── Data shown
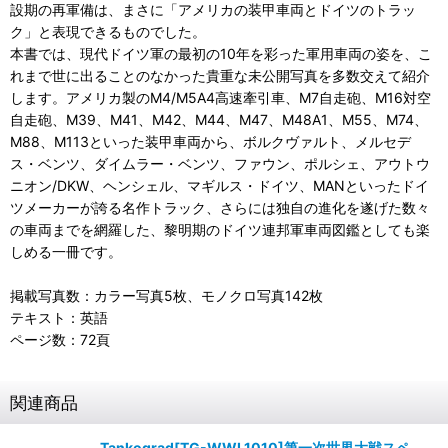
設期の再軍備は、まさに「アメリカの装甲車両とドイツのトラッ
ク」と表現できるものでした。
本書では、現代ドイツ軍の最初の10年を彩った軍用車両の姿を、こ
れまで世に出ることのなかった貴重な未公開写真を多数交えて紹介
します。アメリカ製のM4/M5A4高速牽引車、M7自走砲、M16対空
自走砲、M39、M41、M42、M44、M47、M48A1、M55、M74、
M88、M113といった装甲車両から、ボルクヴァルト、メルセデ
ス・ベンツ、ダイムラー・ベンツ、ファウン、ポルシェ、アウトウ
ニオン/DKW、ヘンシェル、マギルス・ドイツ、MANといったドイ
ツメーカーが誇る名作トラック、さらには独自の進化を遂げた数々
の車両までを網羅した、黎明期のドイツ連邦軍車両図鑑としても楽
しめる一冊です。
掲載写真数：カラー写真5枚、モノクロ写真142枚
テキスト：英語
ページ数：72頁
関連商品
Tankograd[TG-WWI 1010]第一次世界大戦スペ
────
── Data shown
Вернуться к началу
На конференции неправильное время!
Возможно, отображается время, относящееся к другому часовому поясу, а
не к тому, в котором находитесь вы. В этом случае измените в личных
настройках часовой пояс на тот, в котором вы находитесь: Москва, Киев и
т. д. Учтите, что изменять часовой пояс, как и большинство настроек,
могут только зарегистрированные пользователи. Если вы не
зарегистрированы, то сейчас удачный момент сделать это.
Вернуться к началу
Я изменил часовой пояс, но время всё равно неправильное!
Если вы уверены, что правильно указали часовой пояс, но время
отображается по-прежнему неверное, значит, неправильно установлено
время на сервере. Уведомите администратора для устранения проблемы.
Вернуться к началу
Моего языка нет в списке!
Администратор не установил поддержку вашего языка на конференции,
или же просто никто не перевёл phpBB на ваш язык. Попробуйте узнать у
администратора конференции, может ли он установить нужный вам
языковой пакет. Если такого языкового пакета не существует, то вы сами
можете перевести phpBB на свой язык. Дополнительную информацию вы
────
▸ Task: Copy the lines verbatim, beginning with the line containing "設期の再軍備は、まさに「アメリカの装甲車両とドイツのトラッ" and ending with the line containing "Tankograd[TG-WWI 1010]第一次世界大戦スペ".

▸ Task answer:
設期の再軍備は、まさに「アメリカの装甲車両とドイツのトラッ
ク」と表現できるものでした。
本書では、現代ドイツ軍の最初の10年を彩った軍用車両の姿を、こ
れまで世に出ることのなかった貴重な未公開写真を多数交えて紹介
します。アメリカ製のM4/M5A4高速牽引車、M7自走砲、M16対空
自走砲、M39、M41、M42、M44、M47、M48A1、M55、M74、
M88、M113といった装甲車両から、ボルクヴァルト、メルセデ
ス・ベンツ、ダイムラー・ベンツ、ファウン、ポルシェ、アウトウ
ニオン/DKW、ヘンシェル、マギルス・ドイツ、MANといったドイ
ツメーカーが誇る名作トラック、さらには独自の進化を遂げた数々
の車両までを網羅した、黎明期のドイツ連邦軍車両図鑑としても楽
しめる一冊です。
掲載写真数：カラー写真5枚、モノクロ写真142枚
テキスト：英語
ページ数：72頁
関連商品
Tankograd[TG-WWI 1010]第一次世界大戦スペ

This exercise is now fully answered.